Убогие атеисты | страница 23
– Для того, чтобы пропагандировать любовь. Чтобы касаться тех душ, которые мучаются тактильным голодом…
– Избавь меня от метафор, – беззаботно бросает девушка.
– Но, пожалуйста. У нас всё получится! Обещаю! – заклинает Чмо.
– Ты не можешь такого обещать, – останавливает его скептик.
– Согласен. Но позволь заручиться твоей поддержкой? – предпринимает последнюю попытку.
– Только чтобы ты отстал. И чтобы разработал чёткий последовательный план действий, – уступает Фитоняша, и Чмо крепко стискивает её в своих объятиях.
Фитоняша вздрагивает и замирает с распахнутыми глазами. Уже давно её не обнимали парни, и ей в диковинку мужская ласка. Хочется огородиться от неё, отвергнуть, оттолкнуть Чмо, но он отлепляется сам, победно растягивая губы.
Плакаты
Боль скребётся в дверь. Боль ссыт на матрас. Боль прогуливается по бумажной палитре и оставляет по полу цветные отпечатки лап. Боль орёт, требуя еды. Боль не оставляет его, преследует по пятам.
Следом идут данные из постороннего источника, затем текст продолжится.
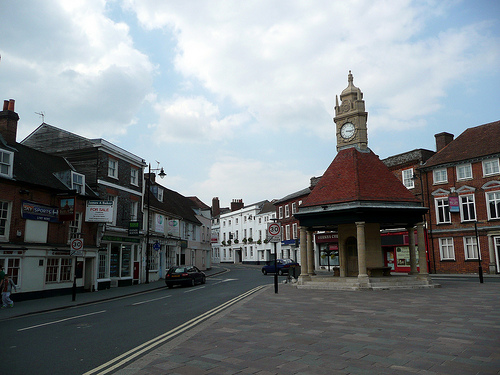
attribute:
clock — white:
[335, 120, 360, 146]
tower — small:
[313, 62, 387, 152]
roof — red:
[311, 153, 408, 200]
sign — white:
[266, 219, 290, 245]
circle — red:
[269, 223, 280, 236]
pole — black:
[272, 245, 288, 294]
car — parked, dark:
[159, 262, 218, 287]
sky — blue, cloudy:
[44, 13, 488, 126]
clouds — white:
[187, 27, 352, 80]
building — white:
[227, 196, 278, 268]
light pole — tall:
[144, 162, 169, 294]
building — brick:
[7, 114, 99, 310]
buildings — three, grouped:
[49, 139, 272, 278]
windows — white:
[105, 161, 139, 185]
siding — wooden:
[364, 230, 384, 272]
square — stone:
[239, 292, 423, 375]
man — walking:
[3, 270, 20, 314]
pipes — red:
[1, 94, 17, 110]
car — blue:
[256, 246, 292, 272]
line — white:
[23, 297, 174, 322]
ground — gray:
[73, 319, 322, 364]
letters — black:
[271, 235, 283, 244]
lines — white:
[30, 288, 178, 317]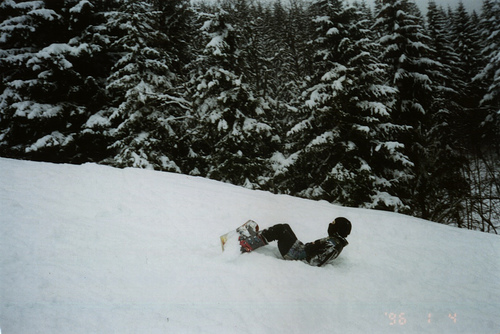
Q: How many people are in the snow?
A: One.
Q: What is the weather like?
A: Cloudy.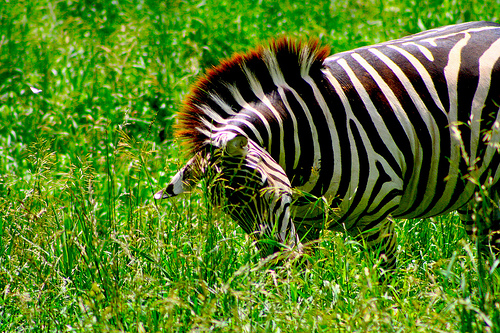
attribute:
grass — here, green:
[2, 0, 500, 332]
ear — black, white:
[152, 151, 204, 200]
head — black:
[153, 71, 309, 270]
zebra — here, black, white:
[152, 21, 498, 292]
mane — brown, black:
[171, 31, 329, 147]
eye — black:
[258, 179, 268, 192]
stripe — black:
[323, 59, 406, 181]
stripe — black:
[429, 28, 500, 220]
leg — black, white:
[356, 215, 396, 291]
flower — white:
[157, 103, 167, 110]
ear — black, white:
[223, 133, 250, 157]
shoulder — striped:
[321, 117, 404, 237]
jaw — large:
[257, 147, 293, 200]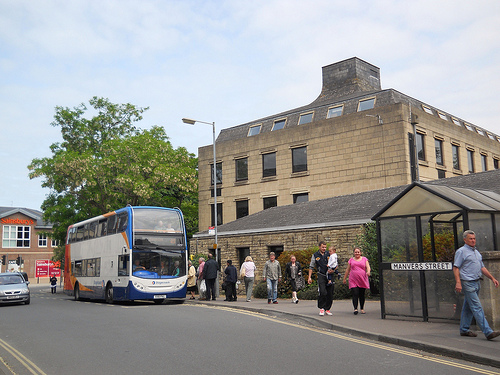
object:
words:
[0, 218, 34, 225]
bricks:
[343, 125, 386, 176]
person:
[264, 252, 282, 304]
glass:
[378, 215, 428, 320]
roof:
[414, 180, 500, 212]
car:
[0, 271, 31, 305]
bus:
[63, 205, 187, 304]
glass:
[132, 233, 187, 277]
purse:
[200, 279, 207, 292]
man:
[308, 240, 334, 316]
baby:
[327, 245, 342, 287]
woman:
[343, 247, 371, 314]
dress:
[347, 256, 370, 289]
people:
[187, 251, 302, 304]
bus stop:
[369, 182, 500, 332]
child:
[325, 244, 338, 287]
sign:
[143, 238, 175, 244]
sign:
[36, 259, 61, 276]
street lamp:
[181, 118, 214, 126]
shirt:
[453, 243, 482, 281]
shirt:
[348, 256, 370, 289]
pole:
[212, 122, 219, 299]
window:
[235, 156, 249, 181]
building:
[191, 57, 500, 295]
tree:
[29, 96, 198, 272]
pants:
[350, 286, 366, 309]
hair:
[463, 230, 476, 238]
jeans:
[457, 279, 494, 338]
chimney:
[320, 57, 382, 95]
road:
[0, 304, 497, 375]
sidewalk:
[323, 315, 359, 338]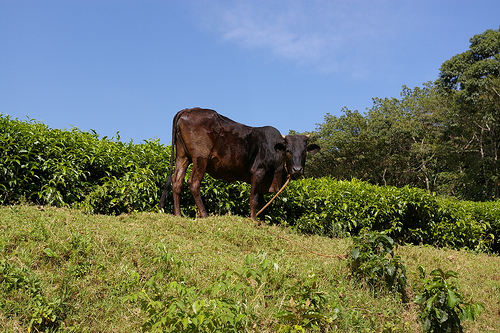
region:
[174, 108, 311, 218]
A cow standing near the bushes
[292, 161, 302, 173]
The nose of the cow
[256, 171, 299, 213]
A rope connected to the cow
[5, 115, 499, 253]
Bushes behind the cow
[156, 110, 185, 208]
The tail of the cow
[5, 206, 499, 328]
Grass beneath the cow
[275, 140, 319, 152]
The ears of the cow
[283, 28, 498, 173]
Trees near the cow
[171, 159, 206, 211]
The back legs of the cow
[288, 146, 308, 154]
The eyes of the cow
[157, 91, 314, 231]
Skinny brown cow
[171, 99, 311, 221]
Cow looking towards camera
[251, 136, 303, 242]
Cow wearing brown rope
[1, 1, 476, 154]
Clear blue and white sky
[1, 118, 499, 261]
Hedged green bushes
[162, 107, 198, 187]
Brown cow tail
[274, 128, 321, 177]
Black cow head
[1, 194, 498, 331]
Green pasture field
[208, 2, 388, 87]
Small white puffy cloud in the sky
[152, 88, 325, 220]
Cow looking straight at camera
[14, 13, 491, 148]
a plain blue sky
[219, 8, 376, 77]
a fuzzy cloud in the sky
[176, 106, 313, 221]
an animal outside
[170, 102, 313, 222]
the animal is dark brown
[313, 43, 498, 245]
a lot of trees behind the animal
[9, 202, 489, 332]
green and tan looking grass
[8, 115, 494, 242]
bushes behind the animal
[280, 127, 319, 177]
the face of the animal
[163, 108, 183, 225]
the tail of the animal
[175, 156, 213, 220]
the legs of the animal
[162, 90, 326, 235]
black and brown colored cow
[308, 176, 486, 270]
green foliage hedge row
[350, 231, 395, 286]
tin green bush on the field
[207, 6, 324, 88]
wispy white clouds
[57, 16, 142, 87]
sky without clouds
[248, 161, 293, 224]
rope tied to a cows neck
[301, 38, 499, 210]
row of trees by a field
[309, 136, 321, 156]
ear on a cow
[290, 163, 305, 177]
nose on a cow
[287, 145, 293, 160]
eye on a cow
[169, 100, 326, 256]
a cow is focusing the camera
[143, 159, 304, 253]
cow is standing in the grass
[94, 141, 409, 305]
dirt with plants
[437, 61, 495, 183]
trees with its branches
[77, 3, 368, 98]
sky with clouds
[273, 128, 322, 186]
head of the cow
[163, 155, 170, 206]
tail of the cow with fringes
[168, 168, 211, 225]
leg of the cow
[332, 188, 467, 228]
green leaves with plants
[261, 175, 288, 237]
rope of the cow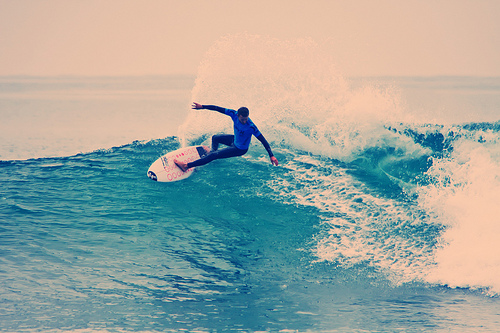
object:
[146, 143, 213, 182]
board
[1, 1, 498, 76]
skies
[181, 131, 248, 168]
pants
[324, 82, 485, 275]
surf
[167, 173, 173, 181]
red lettering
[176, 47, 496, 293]
splash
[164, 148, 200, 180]
pink rings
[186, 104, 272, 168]
wet suit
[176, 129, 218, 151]
surboard spray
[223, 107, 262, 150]
shirt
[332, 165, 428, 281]
foam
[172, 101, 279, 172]
man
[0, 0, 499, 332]
blue waters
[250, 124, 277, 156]
arm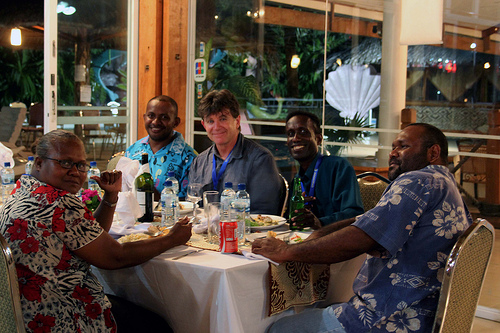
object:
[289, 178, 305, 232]
bottle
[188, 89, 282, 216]
male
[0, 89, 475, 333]
people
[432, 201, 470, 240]
white flowers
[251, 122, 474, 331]
man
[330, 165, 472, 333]
blue shirt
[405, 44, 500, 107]
window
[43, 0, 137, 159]
window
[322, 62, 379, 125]
decor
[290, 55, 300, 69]
light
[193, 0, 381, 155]
windows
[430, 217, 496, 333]
chair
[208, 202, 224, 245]
glass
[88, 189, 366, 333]
table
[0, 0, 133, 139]
door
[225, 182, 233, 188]
cap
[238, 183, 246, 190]
cap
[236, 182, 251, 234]
bottle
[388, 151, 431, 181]
facial hair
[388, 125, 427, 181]
face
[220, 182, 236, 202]
bottles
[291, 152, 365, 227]
shirts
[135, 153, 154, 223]
bottle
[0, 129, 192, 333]
woman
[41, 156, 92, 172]
glasses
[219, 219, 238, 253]
can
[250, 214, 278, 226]
food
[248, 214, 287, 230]
plate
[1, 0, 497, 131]
wall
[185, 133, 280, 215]
shirt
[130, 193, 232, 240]
middle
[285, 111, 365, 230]
man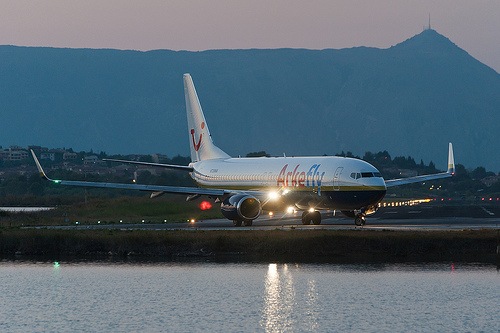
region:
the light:
[261, 175, 316, 256]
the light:
[220, 170, 354, 260]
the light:
[226, 172, 331, 324]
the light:
[249, 182, 300, 237]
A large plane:
[23, 51, 480, 241]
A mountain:
[28, 23, 499, 162]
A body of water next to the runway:
[19, 258, 499, 325]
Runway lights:
[381, 190, 446, 215]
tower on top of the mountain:
[405, 8, 460, 34]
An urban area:
[0, 142, 127, 178]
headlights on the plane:
[249, 182, 316, 229]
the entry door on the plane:
[329, 160, 352, 198]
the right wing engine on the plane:
[202, 183, 317, 224]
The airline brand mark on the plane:
[259, 155, 336, 194]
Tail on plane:
[165, 65, 226, 157]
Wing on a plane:
[389, 137, 463, 189]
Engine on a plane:
[220, 188, 272, 224]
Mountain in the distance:
[6, 26, 385, 73]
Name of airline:
[270, 162, 330, 190]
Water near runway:
[69, 267, 179, 312]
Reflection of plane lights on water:
[252, 259, 323, 326]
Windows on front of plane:
[346, 168, 389, 183]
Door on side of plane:
[327, 162, 354, 193]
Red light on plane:
[190, 190, 218, 212]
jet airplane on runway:
[179, 68, 458, 237]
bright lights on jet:
[257, 182, 321, 225]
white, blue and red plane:
[192, 113, 352, 207]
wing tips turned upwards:
[18, 135, 128, 213]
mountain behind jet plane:
[303, 20, 498, 183]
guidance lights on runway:
[380, 190, 497, 222]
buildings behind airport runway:
[5, 116, 181, 221]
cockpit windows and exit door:
[331, 161, 389, 208]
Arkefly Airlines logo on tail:
[178, 91, 238, 181]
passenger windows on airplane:
[200, 163, 312, 185]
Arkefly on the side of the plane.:
[264, 160, 338, 195]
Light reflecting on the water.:
[255, 258, 328, 330]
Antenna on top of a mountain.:
[416, 0, 443, 37]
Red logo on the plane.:
[178, 114, 213, 159]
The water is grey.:
[89, 280, 209, 322]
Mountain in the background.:
[6, 26, 498, 185]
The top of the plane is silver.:
[196, 157, 385, 184]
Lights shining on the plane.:
[261, 187, 323, 222]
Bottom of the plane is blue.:
[223, 190, 384, 215]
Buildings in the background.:
[2, 140, 183, 179]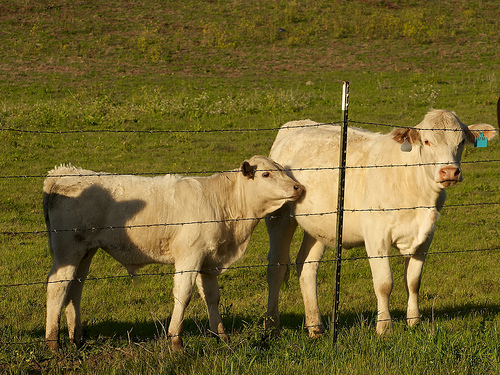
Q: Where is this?
A: This is at the field.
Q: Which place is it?
A: It is a field.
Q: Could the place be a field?
A: Yes, it is a field.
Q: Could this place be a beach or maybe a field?
A: It is a field.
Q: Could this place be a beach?
A: No, it is a field.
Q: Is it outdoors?
A: Yes, it is outdoors.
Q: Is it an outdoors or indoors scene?
A: It is outdoors.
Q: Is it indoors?
A: No, it is outdoors.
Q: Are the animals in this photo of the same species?
A: Yes, all the animals are cows.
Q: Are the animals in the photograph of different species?
A: No, all the animals are cows.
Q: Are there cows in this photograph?
A: Yes, there is a cow.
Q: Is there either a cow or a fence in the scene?
A: Yes, there is a cow.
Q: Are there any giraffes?
A: No, there are no giraffes.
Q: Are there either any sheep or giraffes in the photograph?
A: No, there are no giraffes or sheep.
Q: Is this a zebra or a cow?
A: This is a cow.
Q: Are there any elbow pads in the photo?
A: No, there are no elbow pads.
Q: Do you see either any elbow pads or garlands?
A: No, there are no elbow pads or garlands.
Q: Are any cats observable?
A: No, there are no cats.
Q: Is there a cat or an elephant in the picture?
A: No, there are no cats or elephants.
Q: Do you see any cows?
A: Yes, there is a cow.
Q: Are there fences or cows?
A: Yes, there is a cow.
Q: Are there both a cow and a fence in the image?
A: Yes, there are both a cow and a fence.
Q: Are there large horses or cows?
A: Yes, there is a large cow.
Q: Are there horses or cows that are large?
A: Yes, the cow is large.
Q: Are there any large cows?
A: Yes, there is a large cow.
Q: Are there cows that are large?
A: Yes, there is a cow that is large.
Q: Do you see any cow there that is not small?
A: Yes, there is a large cow.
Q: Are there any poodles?
A: No, there are no poodles.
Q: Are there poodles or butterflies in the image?
A: No, there are no poodles or butterflies.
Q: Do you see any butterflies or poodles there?
A: No, there are no poodles or butterflies.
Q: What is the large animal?
A: The animal is a cow.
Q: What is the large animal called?
A: The animal is a cow.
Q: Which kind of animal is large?
A: The animal is a cow.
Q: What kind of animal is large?
A: The animal is a cow.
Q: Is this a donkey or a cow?
A: This is a cow.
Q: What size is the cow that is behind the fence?
A: The cow is large.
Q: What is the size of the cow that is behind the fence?
A: The cow is large.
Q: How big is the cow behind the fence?
A: The cow is large.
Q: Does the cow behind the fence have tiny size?
A: No, the cow is large.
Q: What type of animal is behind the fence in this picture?
A: The animal is a cow.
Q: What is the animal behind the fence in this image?
A: The animal is a cow.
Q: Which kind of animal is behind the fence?
A: The animal is a cow.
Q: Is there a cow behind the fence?
A: Yes, there is a cow behind the fence.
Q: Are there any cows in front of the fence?
A: No, the cow is behind the fence.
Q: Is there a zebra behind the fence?
A: No, there is a cow behind the fence.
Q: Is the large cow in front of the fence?
A: No, the cow is behind the fence.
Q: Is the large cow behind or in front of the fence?
A: The cow is behind the fence.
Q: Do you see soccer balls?
A: No, there are no soccer balls.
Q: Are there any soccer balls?
A: No, there are no soccer balls.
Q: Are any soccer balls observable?
A: No, there are no soccer balls.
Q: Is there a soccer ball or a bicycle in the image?
A: No, there are no soccer balls or bicycles.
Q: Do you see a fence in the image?
A: Yes, there is a fence.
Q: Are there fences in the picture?
A: Yes, there is a fence.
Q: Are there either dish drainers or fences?
A: Yes, there is a fence.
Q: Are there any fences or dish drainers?
A: Yes, there is a fence.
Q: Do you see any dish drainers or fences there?
A: Yes, there is a fence.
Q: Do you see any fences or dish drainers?
A: Yes, there is a fence.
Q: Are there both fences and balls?
A: No, there is a fence but no balls.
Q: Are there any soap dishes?
A: No, there are no soap dishes.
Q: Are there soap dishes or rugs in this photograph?
A: No, there are no soap dishes or rugs.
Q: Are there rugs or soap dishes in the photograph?
A: No, there are no soap dishes or rugs.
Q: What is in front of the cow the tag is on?
A: The fence is in front of the cow.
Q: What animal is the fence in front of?
A: The fence is in front of the cow.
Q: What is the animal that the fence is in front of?
A: The animal is a cow.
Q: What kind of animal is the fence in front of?
A: The fence is in front of the cow.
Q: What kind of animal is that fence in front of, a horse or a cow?
A: The fence is in front of a cow.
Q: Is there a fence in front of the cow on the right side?
A: Yes, there is a fence in front of the cow.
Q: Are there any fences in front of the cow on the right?
A: Yes, there is a fence in front of the cow.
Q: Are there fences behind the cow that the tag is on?
A: No, the fence is in front of the cow.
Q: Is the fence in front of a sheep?
A: No, the fence is in front of the cow.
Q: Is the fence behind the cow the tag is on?
A: No, the fence is in front of the cow.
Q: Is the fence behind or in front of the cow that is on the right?
A: The fence is in front of the cow.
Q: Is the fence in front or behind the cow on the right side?
A: The fence is in front of the cow.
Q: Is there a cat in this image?
A: No, there are no cats.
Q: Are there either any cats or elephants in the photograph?
A: No, there are no cats or elephants.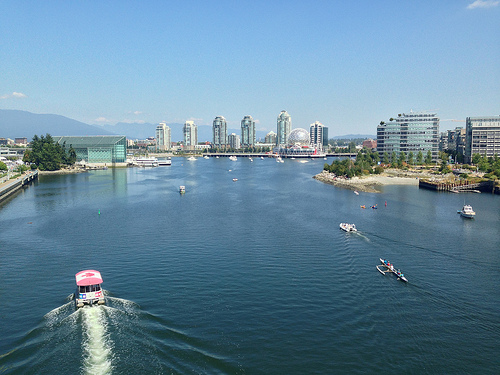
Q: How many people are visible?
A: Zero.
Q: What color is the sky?
A: Blue.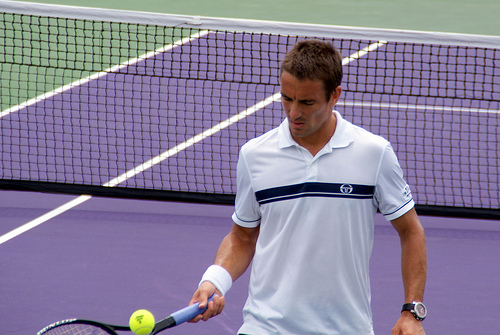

Гот устаёт, но наливает в одноразовую тарелку молока. Пусть Боль попьёт. Глядишь – и заткнётся. Но Боль не затыкается, а продолжает выносить мозг. Жаль, обои не поскрести – их нет. Гот уже жалеет, что завёл Боль. С ней столько мороки. Ни минуты покоя. Тем не менее он пытается её «охмурить».
– На какую кнопку нажать, чтобы ты зафырчала? Где погладить? Где почесать? – гадает неопытный хозяин.
Боль охотно сворачивается у него на коленях. Гот не видел ничего милее того, как Боль складывает лапки. Гот гладит шёлковую тьму её шерсти. Боль чёрная, словно дельфин. Самая страшная тюрьма России называется «Чёрный дельфин».
Боль трётся щекой о каждую картину. Помечает территорию запахом. Теперь каждая вещь в этой комнате общая. Боль учит Гота делиться и не шевелиться по ночам, чтобы не потревожить её чуткого кошачьего сна.
Когда Гот рисует, она умно сидит рядом. Таращится в пустоту. Неизвестно, о чём думает. Жутко становится. Иногда Гот и сам так сидит. Безмолвно и абстрагировано.
Кисточка волочит за собой густо-красный цвет. Порезы параллельны бледно-синим выпуклым венам. Сверху подписано «Я занималась вандализмом, и меня не стало». Никогда ещё Гот не рисовал плакаты, и поэтому сейчас чувствует себя не в своей палитре. Гот не знает, как избавиться от ощущения, что он предаёт собственные принципы.
В другой раз Гот изображает две фигуры, которые плюют друг в друга ядовито-зелёными брызгами ругательств. Сверху выверено: «Мы занимались вандализмом и расстались навсегда».